Cultura

Scienziati cattolici: José de Zaragoza

José de Zaragoza era un gesuita, matematico e astronomo, legato al movimento dei novatores, che cercavano di rinnovare la scienza spagnola.

Ignacio del Villar-5 maggio 2026-Tempo di lettura: 2 minuti
José de Zaragoza

José de Zaragoza (Valencia, 1627 - Madrid, 1679) è stato un gesuita, matematico e astronomo spagnolo del XVII secolo, legato al movimento dei novatores, che cercavano di rinnovare la scienza spagnola attraverso metodi più empirici e razionali di quelli in uso all'epoca.

La sua formazione inizia all'Università di Valencia, dove ottiene il dottorato in filosofia. In seguito gli fu offerta la possibilità di assumere la cattedra di matematica presso l'università, ma rifiutò perché più interessato alla teologia, il che riflette il profondo impegno verso la sua fede cattolica che avrebbe guidato tutta la sua carriera.

Nel 1651 entrò nella Compagnia di Gesù. Attraverso questa istituzione insegnò in diverse scuole dell'ordine, in città come Calatayud, Maiorca, Barcellona e la stessa Valencia.

Acquisì anche altre cariche: nel 1667 fu nominato membro del Consiglio Reale delle Miniere, un anno dopo qualificatore del Sant'Uffizio, e dal 1670 insegnò matematica al Collegio Imperiale di Madrid, dove ebbe come allievo il viceré Diego Felipe de Guzmán, marchese di Leganés, che divenne suo protettore. La regina lo nominò addirittura insegnante di matematica del figlio Carlo II. Ciò non è strano se si considera che pubblicò diverse opere matematiche con intenti didattici e innovativi, tra cui Arithmetica universalis (1669), Trigonometria (1672) y Tabelle di logaritmi (1672). Inoltre, scrisse anche opere di carattere investigativo, tra le quali spiccano le seguenti Geometria magna in minimis (1674), dove introdusse il concetto di centro minimo di un sistema di punti, utilizzato per ottenere risultati come il Teorema di Ceva. Come astronomo, si distinse per il suo approccio empirico e osservativo.
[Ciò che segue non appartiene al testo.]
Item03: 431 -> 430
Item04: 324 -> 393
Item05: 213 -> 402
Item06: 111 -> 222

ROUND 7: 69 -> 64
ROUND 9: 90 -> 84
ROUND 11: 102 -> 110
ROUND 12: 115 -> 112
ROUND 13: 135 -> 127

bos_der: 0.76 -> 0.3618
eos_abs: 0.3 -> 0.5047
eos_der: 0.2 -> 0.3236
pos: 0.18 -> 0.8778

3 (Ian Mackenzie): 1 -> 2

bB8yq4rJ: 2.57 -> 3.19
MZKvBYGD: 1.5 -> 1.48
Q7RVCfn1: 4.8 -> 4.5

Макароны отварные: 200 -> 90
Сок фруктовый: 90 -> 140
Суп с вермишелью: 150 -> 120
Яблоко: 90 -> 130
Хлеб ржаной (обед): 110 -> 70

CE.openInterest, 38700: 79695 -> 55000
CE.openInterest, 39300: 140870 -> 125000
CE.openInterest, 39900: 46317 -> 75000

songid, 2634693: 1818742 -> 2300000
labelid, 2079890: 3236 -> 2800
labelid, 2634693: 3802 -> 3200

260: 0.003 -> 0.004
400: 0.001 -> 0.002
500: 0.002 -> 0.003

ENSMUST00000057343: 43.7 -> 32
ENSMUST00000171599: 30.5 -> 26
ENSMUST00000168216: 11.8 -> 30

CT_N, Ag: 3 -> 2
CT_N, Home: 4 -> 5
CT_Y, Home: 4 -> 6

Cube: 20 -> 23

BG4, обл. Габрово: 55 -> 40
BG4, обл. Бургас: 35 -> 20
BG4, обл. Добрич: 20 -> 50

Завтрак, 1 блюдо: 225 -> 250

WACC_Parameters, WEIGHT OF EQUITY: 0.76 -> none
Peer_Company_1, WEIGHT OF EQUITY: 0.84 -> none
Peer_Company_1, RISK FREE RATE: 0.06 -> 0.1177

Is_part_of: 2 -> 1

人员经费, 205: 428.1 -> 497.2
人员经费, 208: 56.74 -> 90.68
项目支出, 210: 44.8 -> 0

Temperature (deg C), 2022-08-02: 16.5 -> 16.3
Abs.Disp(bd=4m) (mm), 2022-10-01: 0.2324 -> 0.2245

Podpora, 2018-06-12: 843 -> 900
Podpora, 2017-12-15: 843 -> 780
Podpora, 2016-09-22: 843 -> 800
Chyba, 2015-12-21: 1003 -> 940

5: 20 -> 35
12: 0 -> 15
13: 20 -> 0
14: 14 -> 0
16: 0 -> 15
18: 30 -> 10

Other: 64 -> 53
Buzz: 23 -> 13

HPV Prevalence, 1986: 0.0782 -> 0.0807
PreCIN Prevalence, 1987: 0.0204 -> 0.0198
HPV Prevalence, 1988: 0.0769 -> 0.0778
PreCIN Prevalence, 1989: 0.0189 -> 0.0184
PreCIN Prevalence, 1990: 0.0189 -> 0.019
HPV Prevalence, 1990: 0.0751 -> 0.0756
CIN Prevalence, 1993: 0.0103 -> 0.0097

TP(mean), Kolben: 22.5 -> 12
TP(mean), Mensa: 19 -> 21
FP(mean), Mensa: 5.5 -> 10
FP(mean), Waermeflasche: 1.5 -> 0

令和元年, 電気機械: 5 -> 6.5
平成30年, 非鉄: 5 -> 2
Costruì potenti telescopi per studiare le comete (fu il primo ad avvistare la cometa del 1677) e altri fenomeni celesti, riportando le sue osservazioni all'Accademia di Belle Arti. Accademia delle Scienze di Parigi. Infine, il suo trattato Sfera comune celeste e terrestre (1675) riflette un approccio moderno, basato su dati osservativi, e mostra la sua posizione critica nei confronti della cosmologia classica, sebbene abbia sempre mantenuto un approccio cauto all'eliocentrismo.

L'autoreIgnacio del Villar

Università pubblica di Navarra. SCS-Spagna.